→ **Assignment**
Return, word for word, only the lines of the data below that lie between the line with "table-layout: fixed;" and the line with "vertical-align: middle;", those two lines included.

START Task material

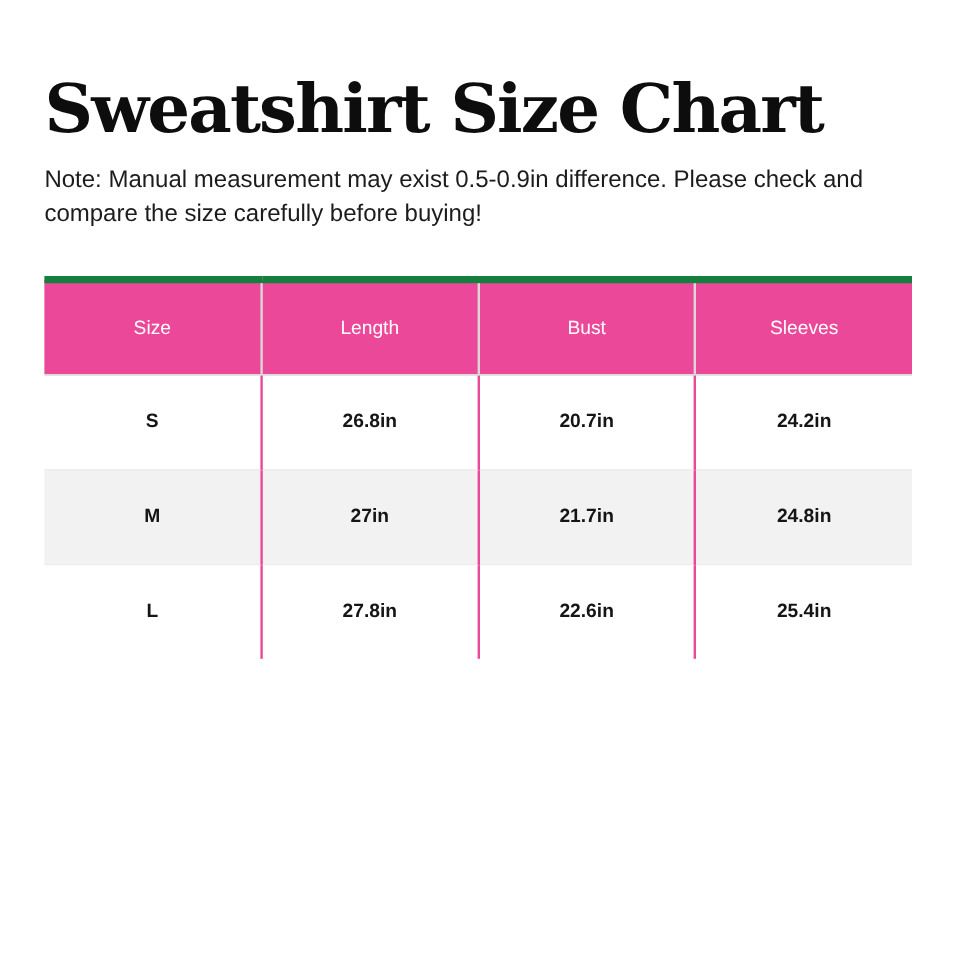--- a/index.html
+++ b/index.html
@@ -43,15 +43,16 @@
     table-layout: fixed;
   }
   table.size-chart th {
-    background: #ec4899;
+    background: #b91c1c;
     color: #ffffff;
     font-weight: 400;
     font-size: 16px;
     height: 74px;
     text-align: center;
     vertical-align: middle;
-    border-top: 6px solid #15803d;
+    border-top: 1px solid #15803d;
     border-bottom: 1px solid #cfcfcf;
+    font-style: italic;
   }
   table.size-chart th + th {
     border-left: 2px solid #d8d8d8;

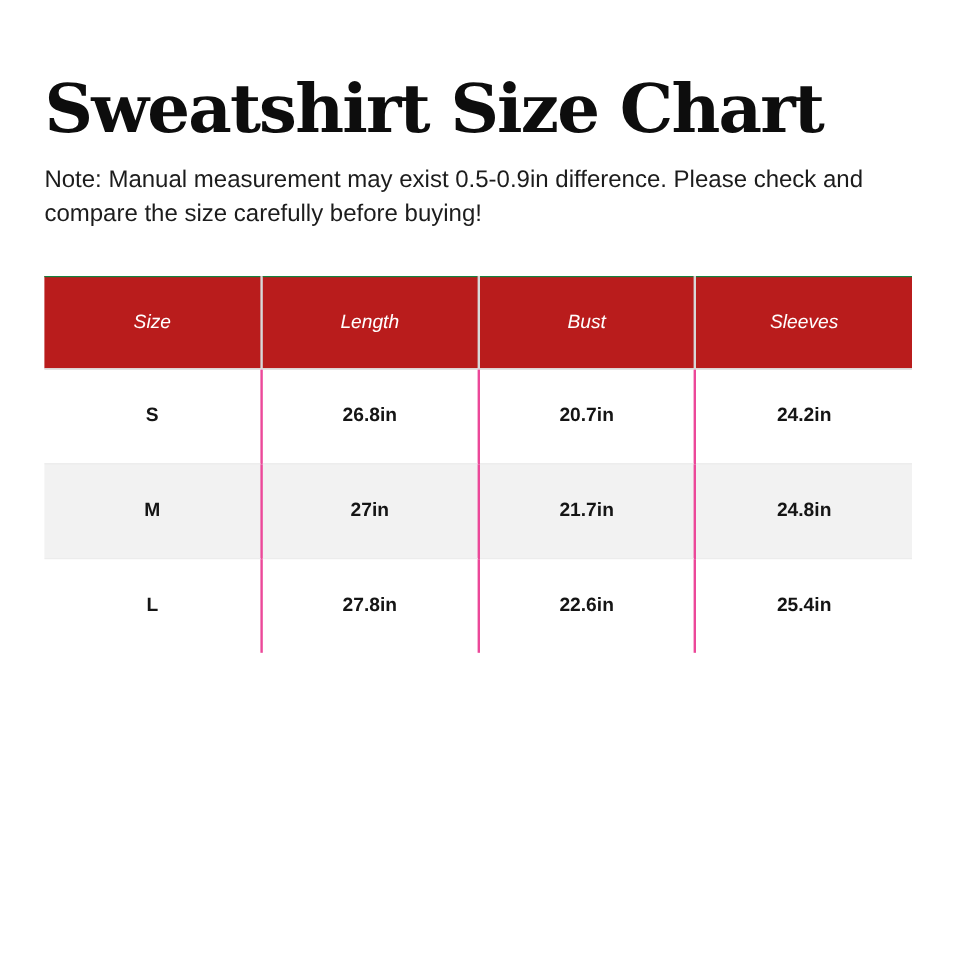--- a/index.html
+++ b/index.html
@@ -66,7 +66,7 @@
     color: #151515;
   }
   table.size-chart td + td {
-    border-left: 2px solid #ec4899;
+    border-left: 2px solid #14532d;
   }
   table.size-chart tbody tr + tr td {
     border-top: 1px solid #ececec;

END Task material

→ **Task answer**
     table-layout: fixed;
   }
   table.size-chart th {
-    background: #ec4899;
+    background: #b91c1c;
     color: #ffffff;
     font-weight: 400;
     font-size: 16px;
     height: 74px;
     text-align: center;
     vertical-align: middle;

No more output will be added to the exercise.